L'agorà di Brindisi, il foro dei Romani, era
nell'attuale piazza Mercato; l'acròpoli, con
il tempio dedicato ad Apollo e Diana, era nel sito delle
colonne romane, probabilmente dove i Bizantini avrebbero
poi costruito un'alta torre che con le colonne fungeva
da faro (vi è ora il palazzo Perez). Il porto
romano era davanti a piazza S. Teresa, ai piedi della
rocca che si ergeva sul luogo in cui è il palazzo
della Prefettura e della Provincia. Le terme, numerose
a Brindisi, oltre ad essere utilizzate pure per gli
esercizi ginnici, erano in genere dotate di biblioteche
e sale di lettura. La necropoli romana era fuori delle
mura, in località Cappuccini (foto
sopra a sinistra).
La collinetta che si affaccia sul più breve seno
di ponente era invece meno salubre perché esposta
ai venti da Sud (tra cui l'Austro), e a causa del mare
poco profondo e poco mosso; e dovette essere abitata
solo saltuariamente dai Messapi e dai Romani, soprattutto
dopo che Cesare aveva ostruito, nel 48 a.

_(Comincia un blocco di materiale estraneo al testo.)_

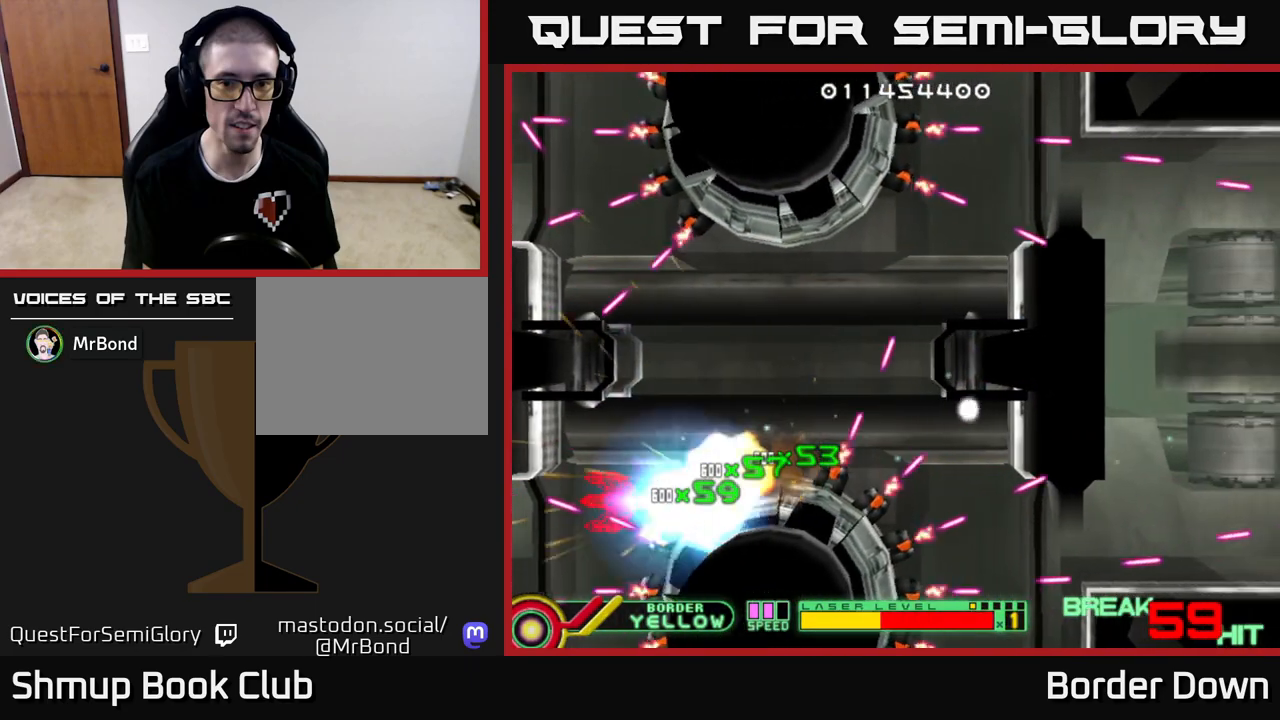
{"buttons": ["B", "DPAD_UP", "DPAD_RIGHT"], "left_stick": "center", "right_stick": "center", "events": [[100, "DPAD_LEFT", "up"], [183, "DPAD_DOWN", "up"], [200, "DPAD_RIGHT", "down"], [200, "DPAD_UP", "down"]]}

C., l'imboccatura
d'accesso al porto interno, rendendolo una palude.
Su
quest'altura, comunque, i Romani trovarono lo spazio
adatto per costruire la lunga e diritta via Lata (a
ricordo e somiglianza della via Trionfale di Roma),
che terminava in via Indipendenza.
Dei Messapi ci restano tratti di mura in via Camassa
(foto)
e corte Capozziello, oltre alle "trozzelle"
(foto a lato) esposte
al Museo Provinciale; i reperti lasciati dai Romani
in più di sette secoli sono molto più
numerosi e importanti, e in buona parte sono ancora
sotto le nostre strade e case.
Saggi di scavi stratigrafici eseguiti
in vico Seminario e via Casimiro e davanti al tempietto
di San Giovanni hanno riportato alla luce mosaici, rocchi,
plinti, sarcofagi e teste marmoree, rinvenuti fino alla
profondità di 2,75 metri (dopo i Romani il suolo
della città si abbassò di due metri e
più, probabilmente a causa dei terremoti del
VI secolo); ciò che rende necessario evitare
scavi che non siano finalizzati alla ricerca archeologica.